US official says his government looks forward to working with the NLD govt

18 January 2016
US official says his government looks forward to working with the NLD govt
US Deputy Secretary of State Antony J. Blinken, right, meets with NLD Chairperson Daw Aung San Suu Kyi in Nay Pyi Taw on 18 January 2016. Photo: Min Min/Mizzima

US Deputy Secretary of State Antony J. Blinken is on a visit to Myanmar to discuss democracy and human rights with government officials and NGOs.
On January 18, Mr Blinken met with President Thein Sein and other members of the government, as well as the head of the incoming government, National League for Democracy leader Aung San Suu Kyi.
Accompanying Mr Blinken is Assistant Secretary of State for Democracy, Human Rights, and Labor Tom Malinowski.
In a press conference, Mr Blinken, responding to a question from Mizzima, said the United States was looking forward to working with the incoming NLD government, noting the government faces both challenges and opportunities as it takes up power.
Mr Blinken said he offered his congratulations to people of Myanmar over their successful election in November 2015.
“This is the first time since 1990, the citizens from all parts of the country the voices were heard and this time they are being respected,” he told media.
“The elections were a significant step forward in the journey to democracy in Myanmar that respects the rights of all.
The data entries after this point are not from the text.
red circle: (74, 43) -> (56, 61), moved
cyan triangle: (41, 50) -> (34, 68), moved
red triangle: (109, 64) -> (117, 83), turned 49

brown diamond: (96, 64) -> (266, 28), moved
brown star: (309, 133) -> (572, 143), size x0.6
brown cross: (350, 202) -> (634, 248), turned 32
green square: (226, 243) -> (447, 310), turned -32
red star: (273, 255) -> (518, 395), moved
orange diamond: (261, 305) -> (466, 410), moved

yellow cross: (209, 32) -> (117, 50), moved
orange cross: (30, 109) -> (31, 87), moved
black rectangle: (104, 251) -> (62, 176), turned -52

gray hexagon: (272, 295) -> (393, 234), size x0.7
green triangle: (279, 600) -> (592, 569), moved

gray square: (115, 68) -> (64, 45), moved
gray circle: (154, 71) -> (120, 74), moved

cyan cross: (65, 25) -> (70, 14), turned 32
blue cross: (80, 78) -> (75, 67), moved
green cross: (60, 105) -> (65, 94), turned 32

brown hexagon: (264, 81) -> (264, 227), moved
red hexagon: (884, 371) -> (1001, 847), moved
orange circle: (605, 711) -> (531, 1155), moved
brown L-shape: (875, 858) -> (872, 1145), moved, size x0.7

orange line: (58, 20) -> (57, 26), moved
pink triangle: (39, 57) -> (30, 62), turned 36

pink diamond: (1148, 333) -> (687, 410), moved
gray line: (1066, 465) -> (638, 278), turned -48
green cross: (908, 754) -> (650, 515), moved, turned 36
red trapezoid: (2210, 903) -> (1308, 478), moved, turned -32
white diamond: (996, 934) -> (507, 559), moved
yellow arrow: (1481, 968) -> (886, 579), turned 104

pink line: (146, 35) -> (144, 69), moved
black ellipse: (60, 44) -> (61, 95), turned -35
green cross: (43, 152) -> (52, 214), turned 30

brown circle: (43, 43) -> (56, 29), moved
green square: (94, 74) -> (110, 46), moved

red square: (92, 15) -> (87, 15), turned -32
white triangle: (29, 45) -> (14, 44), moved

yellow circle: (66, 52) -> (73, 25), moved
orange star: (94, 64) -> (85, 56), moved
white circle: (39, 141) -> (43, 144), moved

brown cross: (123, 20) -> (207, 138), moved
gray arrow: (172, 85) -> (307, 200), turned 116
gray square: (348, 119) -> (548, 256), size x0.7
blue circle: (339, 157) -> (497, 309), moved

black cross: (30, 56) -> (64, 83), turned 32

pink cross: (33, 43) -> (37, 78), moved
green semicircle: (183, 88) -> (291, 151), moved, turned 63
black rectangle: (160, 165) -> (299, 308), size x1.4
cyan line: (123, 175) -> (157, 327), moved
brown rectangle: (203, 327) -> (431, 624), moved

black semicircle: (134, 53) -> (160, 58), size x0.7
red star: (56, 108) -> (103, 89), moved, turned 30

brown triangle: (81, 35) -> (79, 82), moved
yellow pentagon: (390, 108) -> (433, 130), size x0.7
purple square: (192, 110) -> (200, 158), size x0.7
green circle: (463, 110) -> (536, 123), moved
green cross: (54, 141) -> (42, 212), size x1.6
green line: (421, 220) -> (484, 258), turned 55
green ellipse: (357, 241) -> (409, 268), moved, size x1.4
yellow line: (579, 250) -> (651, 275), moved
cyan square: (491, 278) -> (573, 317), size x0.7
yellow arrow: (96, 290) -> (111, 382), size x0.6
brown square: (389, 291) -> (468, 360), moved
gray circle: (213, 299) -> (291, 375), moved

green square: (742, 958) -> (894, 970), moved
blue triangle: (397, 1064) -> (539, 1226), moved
I also want to offer my congratulations to the National League for Democracy. The results are testament to the decades-long commitment of Aung San Suu Kyi and the NLD.
“They validate the sacrifices made by many brave Burmese during the years when even dreaming of this day was dangerous. And they reflect the government of Myanmar’s commitment to a democratic transition. So this is a moment of great opportunity, a moment for all of Myanmar’s leaders to work together to form a new government and address differences through dialogue.
Mr Blinken said his government welcomed the positive statements from President Thein Sein and the leadership of the military, congratulating the NLD and pledging to respect the results of the elections. He said it was encouraging that Aung Sand Suu Kyi has met with President Thein Sein, and the Commander in Chief Min Aung Hlaing to discuss the upcoming political transition.
He stressed, however, that the coming transition is but one milestone on the road to full democracy.
“We know there are still many challenges ahead,” he said.
“Broad-based economic growth must be nurtured and it must be sustained. The national reconciliation process must continue. Remaining political prisoners must be released, and human rights protected for all, no matter what their ethnicity or religion,” he said.
Reforms need to continue until an elected government is truly sovereign in all the country’s institutions and answer to the people, he said, adding that the United States will work in close partnership with the new government to support these efforts to achieve these goals.
He said he discussed with President Thein Sein and other members of the current government the  economic challenges facing the country including the incoming government’s focus on improving conditions for those who live and work off the land.
“The United States will continue to promote responsible investment by our companies in Myanmar, which we believe is strengthening local businesses and industries and building capital, not just extracting resources,” he noted.
The US Deputy Secretary of State said he talked about the peace process and political dialogue between the government and ethnic nationalities, and said the United States and other stakeholders are hoping to aid in its success.
“Meanwhile, we urge an end to offensive operations and unfettered access to civilians in need,” he told the press conference.
“I also affirmed the message that President (Barack) Obama delivered when he was last here, something I think the vast majority of people of Myanmar believe, that diversity is one of its greatest strengths, and turning people against each other, because of their religion or race, threatens democracy, peace and progress,” Mr Blinken said.
“In this context, I shared our strong concern about discrimination and violence experienced by ethnic and religious minorities, including the Rohingya population in Rakhine State.
“As Aung San Suu Kyi has stressed, the solution is rule of law, equally applied to all, ensuring protection from violence, freedom of movement, access to livelihoods, education and health, and an equal chance for everybody to participate in the democratic life of their country,” he said.
Mr Blinken said the US government would do everything it can to help the new government as it goes forward. As progress is made, they hope the focus in Rakhine State can turn to challenges of underdevelopment and social division that are holding back all.
Addressing a question from Mizzima, Mr Blinken said his government looked forward to working with Aung San Suu Kyi’s incoming government.
“For all the tremendous excitement and optimism is well placed there will be hard work ahead, very difficult challenges to meet. But I think the government comes to the task with a ‘secret weapon’ and that is the support of the people in Myanmar. With that support, anything is possible and the United States looks forward to being a full partner with the new government in addressing the challenges and also the extraordinary opportunities that lie before Myanmar,” he said.